Perhaps I’m supposed to at least mention what Dead Kennedys sound like, but if you have the wherewithal to read this review, I figure you’ve at least heard them in passing and asked what the abrasive racket was, and when it was said that it was the Dead Kennedys (in a tone like, “Ever heard of air, dipshit?”), it kinda made sense. Oh, and if someone’s reading this to you cuz ya got stuck on the word “wherewithal,” ask the person to punch you in the face a few times for me, would you? Thanks. Yeah, Dead Kennedys were San Francisco punk rock back when punk rock was defined more by what it wasn’t than what it was. Specifically, it was pretty fast and crappy-sounding, political (and not like U2 or Fiona Apple, thanks), and, jutting’n’angular’n’pissed and generally awfully noisy and destructive and vital and, uh, quite unlike Journey and REO Speedwagon and Van Halen and the rest of the safe rock on the radio at the time. It was weird and goofy and wildly original (cuz it wasn’t exactly socially acceptable to skate and like punk rock), much because it was first generation and didn’t have anything to ape/copy/emulate, so it had to react against, understand? And when you think of ricocheting – try to picture it – this explains why fragments of this and that were exploding everywhere, and bouncing in all directions away from the “rock solid,” and that’s why punk was diverse and messy and impossible to control.

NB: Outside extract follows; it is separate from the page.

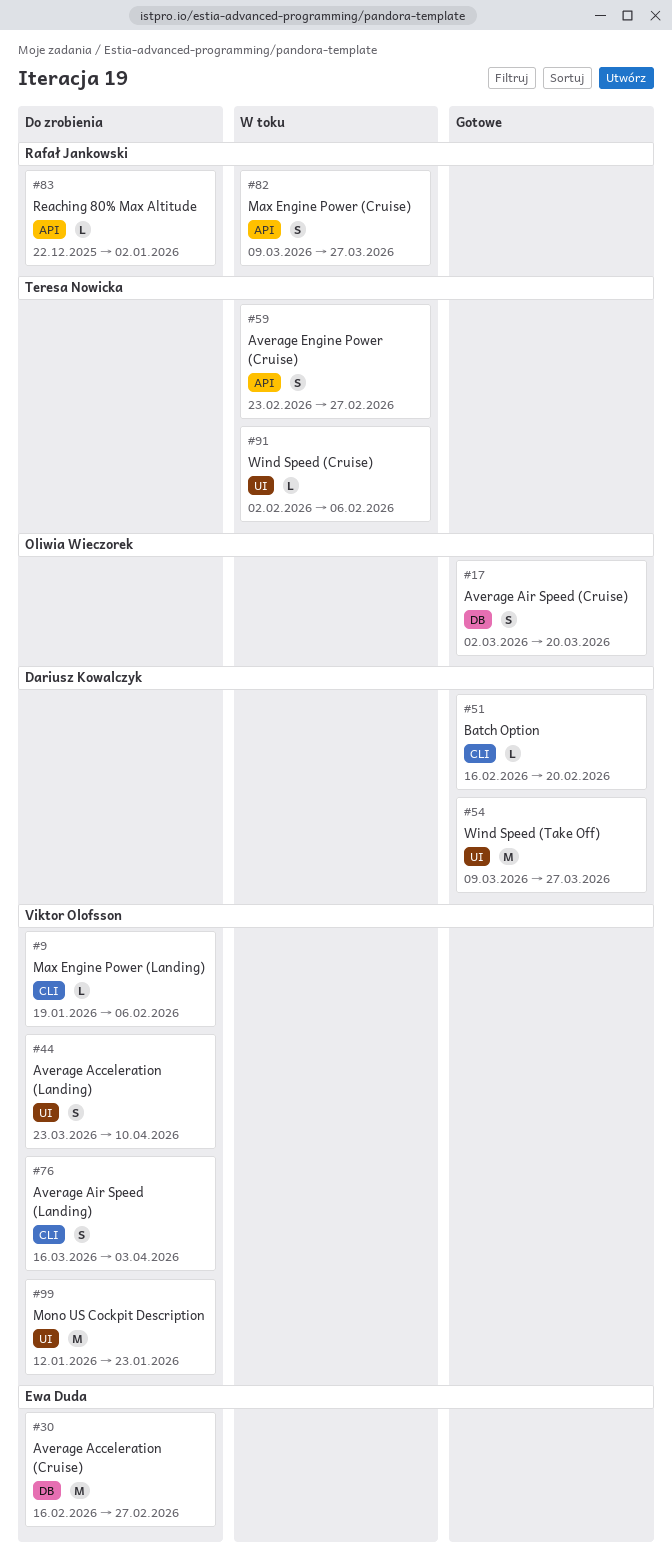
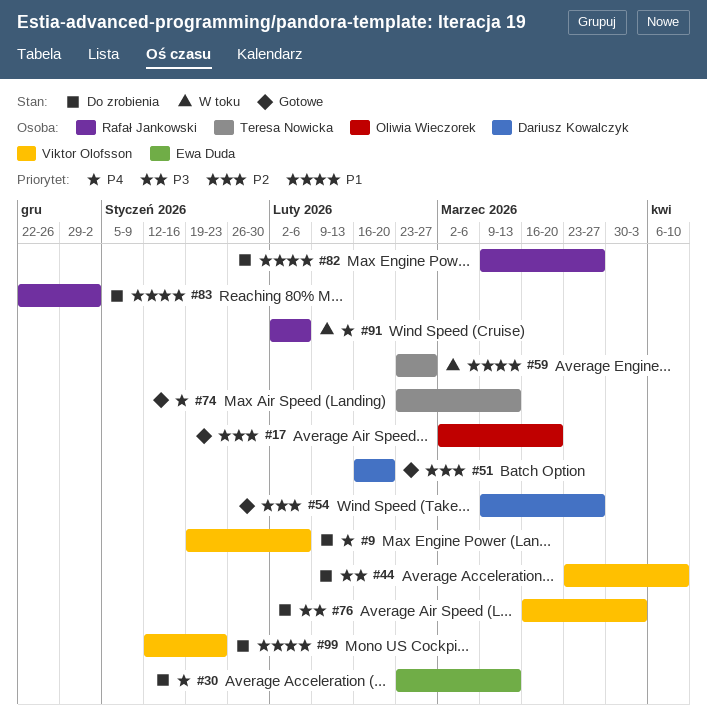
#30, start: Feb 16 -> Feb 23
#30, due: Feb 27 -> Mar 13
#74: none -> present
#82, status: W toku -> Do zrobienia
#91, owner: Teresa Nowicka -> Rafał Jankowski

While now folks have the formula down pat and can mass produce it, back then, it was just oddball, irritating, and jarring off-the-wall unrock like nothing anyone had heard.

An added bonus on these reissues is full lyric sheets, original crappy drawings, and authentic punk collages (think SLC Punk if you’re too young to’ve caught this or any of the old-school retro waves), the classic b&w stuff with smiling girls with hula-hoops amidst piles of corpses, or nuns and Nazis posing for group photos.